Of course my mother was right. She usually was, especially in matters relating to wise parenting. She knew only too well how exhausting it can be to try to keep the lid on supercharged kids who carry on from too early to too late. She'd been there, done that, four times over - and had done a pretty good job of it.
We often talked together about the importance of broadening our perspectives on child- rearing. I said how frustrated I was by the self-help manuals that set perfect goals for us and somehow failed to allow any wriggle room - for kids or parents.
"I read those books and just feel so inadequate," I complained. "They convince me I could be raising a monster, and that I'm the one who's on the floor throwing a tantrum."
That's when my mother stepped in to offer her customary quiet assurance. "No one can do it alone," she said. "And I don't just mean you've got to have a spouse or relative or baby sitter to back you up. This job cannot be done without the support of the Father-Mother, who cares for us all."
Then Mum would share one of her favorite passages from the writings of Mary Baker Eddy: "Let us feel the divine energy of Spirit, bringing us into newness of life and recognizing no mortal nor material power as able to destroy. Let us rejoice that we are subject to the divine 'powers that be' " ("Science and Health with Key to the Scriptures," page 249).
She also liked to refer me to several Bible passages that suggested that vigorous movement might not be such a bad thing if it celebrated a joyful awareness of God's presence in our lives.
For example, Psalm 90 doesn't say, "Teach us to sit straight and immobile with our lips sealed." It says, "Surprise us with love at daybreak; then we'll skip and dance all the day long" (verse 14, Eugene Peterson, "The Message"). Doesn't that skipping remind you of the toddlers who are driving you to distraction? Doesn't it imply that there might be scope for wriggling and giggling? And that this might be as natural as the development and growth of flowers, trees, or lambs in a meadow?
I thought of this passage from the Gospel of Luke: "Walk into the fields and look at the wildflowers. They don't fuss with their appearance - but have you ever seen color and design quite like it?... If God gives such attention to the wildflowers, most of them never even seen, don't you think he'll attend to you, take pride in you, do his best for you?" (Luke 12:27, 28, "The Message").
What was I worrying about? Suddenly I saw the children's exuberance and noisy spontaneity in a new light. I caught glimpses of their unique individuality, shaped and supervised by angel thoughts from God. Their nonstop activity wasn't a conspiracy to tire me out, mess up the carpet, or make me feel inadequate as a parent. It was an innocent expression of energy - an urge to explore the bounds of God's love-filled universe, a natural impulse to discover new things.
And there was a bonus.
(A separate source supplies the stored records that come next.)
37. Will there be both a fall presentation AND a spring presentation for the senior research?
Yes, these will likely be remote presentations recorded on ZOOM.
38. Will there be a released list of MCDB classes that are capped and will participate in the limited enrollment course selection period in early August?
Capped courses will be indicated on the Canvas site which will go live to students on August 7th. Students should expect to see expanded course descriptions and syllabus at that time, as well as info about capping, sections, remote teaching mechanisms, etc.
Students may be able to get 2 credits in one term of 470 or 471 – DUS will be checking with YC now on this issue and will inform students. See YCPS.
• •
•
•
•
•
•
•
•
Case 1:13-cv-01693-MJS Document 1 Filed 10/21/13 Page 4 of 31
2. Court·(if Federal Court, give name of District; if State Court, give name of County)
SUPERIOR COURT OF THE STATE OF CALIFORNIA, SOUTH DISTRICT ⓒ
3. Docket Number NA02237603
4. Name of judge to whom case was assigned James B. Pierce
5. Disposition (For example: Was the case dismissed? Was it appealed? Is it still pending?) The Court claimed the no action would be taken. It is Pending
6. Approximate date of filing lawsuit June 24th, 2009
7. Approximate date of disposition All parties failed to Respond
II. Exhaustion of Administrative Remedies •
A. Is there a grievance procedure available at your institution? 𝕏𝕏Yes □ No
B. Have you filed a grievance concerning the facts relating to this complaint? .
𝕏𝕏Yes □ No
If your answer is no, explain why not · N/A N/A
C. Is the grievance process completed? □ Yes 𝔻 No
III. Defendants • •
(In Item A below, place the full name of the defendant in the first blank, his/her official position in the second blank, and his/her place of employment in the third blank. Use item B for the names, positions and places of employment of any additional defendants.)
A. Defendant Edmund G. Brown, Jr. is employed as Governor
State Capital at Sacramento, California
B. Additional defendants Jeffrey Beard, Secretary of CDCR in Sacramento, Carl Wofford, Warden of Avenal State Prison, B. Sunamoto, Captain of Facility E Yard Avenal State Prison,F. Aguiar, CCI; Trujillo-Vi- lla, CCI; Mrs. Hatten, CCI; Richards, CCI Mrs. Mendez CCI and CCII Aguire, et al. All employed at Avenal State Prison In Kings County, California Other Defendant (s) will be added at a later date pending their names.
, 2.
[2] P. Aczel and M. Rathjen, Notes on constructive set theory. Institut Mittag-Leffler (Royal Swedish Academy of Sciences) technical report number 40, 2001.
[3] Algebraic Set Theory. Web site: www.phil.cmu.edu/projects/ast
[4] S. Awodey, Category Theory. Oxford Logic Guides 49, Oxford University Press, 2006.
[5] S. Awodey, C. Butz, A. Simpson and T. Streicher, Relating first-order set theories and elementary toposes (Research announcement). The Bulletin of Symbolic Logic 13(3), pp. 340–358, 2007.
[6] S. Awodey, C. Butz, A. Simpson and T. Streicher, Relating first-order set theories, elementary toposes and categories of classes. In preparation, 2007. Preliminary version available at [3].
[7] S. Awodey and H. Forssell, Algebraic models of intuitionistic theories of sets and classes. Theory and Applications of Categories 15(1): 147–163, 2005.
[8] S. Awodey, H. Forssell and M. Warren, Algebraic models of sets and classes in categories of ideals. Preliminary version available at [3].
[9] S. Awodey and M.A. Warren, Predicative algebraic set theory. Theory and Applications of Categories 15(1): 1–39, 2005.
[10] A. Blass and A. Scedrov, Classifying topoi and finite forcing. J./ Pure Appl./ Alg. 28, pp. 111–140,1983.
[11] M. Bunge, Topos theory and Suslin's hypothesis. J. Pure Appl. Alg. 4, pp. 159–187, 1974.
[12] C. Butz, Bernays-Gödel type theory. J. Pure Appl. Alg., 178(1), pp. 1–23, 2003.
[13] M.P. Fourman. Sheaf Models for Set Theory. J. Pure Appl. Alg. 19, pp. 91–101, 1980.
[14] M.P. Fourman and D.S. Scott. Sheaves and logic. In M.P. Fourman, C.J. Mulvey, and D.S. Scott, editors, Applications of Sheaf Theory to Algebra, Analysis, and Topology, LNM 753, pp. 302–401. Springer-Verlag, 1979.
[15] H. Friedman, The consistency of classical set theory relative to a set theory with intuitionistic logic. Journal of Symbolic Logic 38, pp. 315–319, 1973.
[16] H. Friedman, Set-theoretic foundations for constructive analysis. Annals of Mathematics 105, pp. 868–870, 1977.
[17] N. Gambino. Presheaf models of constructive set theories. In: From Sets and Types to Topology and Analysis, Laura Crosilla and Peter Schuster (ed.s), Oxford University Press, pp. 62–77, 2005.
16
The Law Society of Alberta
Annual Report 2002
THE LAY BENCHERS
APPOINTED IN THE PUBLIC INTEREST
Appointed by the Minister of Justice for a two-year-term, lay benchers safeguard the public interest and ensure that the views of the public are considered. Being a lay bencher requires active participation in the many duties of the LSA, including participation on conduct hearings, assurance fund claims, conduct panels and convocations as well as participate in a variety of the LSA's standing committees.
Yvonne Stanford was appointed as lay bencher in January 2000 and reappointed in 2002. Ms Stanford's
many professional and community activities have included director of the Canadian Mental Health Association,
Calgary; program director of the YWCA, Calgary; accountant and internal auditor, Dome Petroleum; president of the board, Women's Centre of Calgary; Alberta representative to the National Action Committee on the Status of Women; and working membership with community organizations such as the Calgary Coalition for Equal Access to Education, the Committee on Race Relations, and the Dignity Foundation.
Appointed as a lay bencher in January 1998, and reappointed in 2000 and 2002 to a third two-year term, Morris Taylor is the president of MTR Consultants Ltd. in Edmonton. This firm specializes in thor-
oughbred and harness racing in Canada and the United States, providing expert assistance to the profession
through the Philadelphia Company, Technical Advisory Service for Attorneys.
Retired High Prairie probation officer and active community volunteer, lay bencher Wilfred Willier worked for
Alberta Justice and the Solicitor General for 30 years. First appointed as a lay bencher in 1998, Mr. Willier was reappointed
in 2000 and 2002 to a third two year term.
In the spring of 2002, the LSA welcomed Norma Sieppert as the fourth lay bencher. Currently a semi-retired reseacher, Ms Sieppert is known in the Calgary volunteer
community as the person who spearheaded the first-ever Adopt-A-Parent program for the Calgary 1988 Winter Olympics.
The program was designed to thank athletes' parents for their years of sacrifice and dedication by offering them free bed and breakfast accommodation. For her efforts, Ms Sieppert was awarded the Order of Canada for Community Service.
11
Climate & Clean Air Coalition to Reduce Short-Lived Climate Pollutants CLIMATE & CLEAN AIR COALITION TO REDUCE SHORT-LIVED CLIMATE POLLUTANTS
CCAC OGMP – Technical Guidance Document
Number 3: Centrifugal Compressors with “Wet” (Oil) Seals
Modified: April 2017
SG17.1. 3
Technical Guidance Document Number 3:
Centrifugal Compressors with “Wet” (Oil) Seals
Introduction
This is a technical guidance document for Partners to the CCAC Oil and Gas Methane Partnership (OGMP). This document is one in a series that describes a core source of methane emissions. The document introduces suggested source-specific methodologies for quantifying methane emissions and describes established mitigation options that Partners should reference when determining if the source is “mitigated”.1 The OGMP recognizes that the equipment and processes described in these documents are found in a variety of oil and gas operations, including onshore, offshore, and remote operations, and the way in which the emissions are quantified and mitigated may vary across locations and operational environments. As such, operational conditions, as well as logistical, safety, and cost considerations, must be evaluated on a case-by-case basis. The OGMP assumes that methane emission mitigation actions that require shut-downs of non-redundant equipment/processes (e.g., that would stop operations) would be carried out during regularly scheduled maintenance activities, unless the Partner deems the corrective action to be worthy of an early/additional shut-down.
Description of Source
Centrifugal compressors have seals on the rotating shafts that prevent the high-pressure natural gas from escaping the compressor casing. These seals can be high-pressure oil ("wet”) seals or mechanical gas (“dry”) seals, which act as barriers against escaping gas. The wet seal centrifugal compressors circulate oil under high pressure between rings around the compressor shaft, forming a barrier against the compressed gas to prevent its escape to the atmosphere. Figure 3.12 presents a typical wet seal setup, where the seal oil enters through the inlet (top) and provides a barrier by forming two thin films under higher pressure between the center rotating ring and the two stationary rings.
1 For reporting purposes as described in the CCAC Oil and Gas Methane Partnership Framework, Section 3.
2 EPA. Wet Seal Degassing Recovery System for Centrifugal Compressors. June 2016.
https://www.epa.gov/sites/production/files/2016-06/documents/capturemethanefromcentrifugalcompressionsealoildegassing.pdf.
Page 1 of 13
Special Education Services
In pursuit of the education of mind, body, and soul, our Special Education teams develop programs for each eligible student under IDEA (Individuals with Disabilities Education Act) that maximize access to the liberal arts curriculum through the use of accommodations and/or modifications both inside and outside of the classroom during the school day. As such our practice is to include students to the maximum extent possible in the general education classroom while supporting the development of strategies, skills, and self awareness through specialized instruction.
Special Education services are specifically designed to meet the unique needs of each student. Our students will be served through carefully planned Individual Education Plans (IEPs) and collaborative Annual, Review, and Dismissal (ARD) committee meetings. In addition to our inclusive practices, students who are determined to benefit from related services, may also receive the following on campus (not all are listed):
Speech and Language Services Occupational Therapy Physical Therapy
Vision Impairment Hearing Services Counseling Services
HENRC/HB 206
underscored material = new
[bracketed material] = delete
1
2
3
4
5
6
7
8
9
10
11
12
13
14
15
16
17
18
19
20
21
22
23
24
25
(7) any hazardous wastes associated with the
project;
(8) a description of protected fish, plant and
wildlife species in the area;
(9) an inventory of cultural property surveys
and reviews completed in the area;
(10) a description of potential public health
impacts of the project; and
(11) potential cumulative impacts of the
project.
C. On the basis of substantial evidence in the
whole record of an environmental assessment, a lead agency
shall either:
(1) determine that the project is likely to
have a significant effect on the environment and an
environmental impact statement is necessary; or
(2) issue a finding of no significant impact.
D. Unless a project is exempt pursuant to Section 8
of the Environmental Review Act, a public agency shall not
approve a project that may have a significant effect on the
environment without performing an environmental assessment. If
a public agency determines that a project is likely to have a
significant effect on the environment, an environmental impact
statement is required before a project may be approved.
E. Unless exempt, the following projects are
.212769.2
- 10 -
I realized that on their journeys of discovery, the children would be well cared for. Psalm 91 assures us: "For he shall give his angels charge over thee, to keep thee in all thy ways. They shall bear thee up in their hands" (verses 11, 12). That promise embraces both parents and children. I also noted that it implies we'll be kept from falling, not from wriggling.
Our living room carpet survived the ice cream and outlived the boys' time in that house. It taught me some essential lessons about defeating worry - and far more important lessons about the freedom we all have to express the boundless joy that comes from trusting confidently and completely in God's care.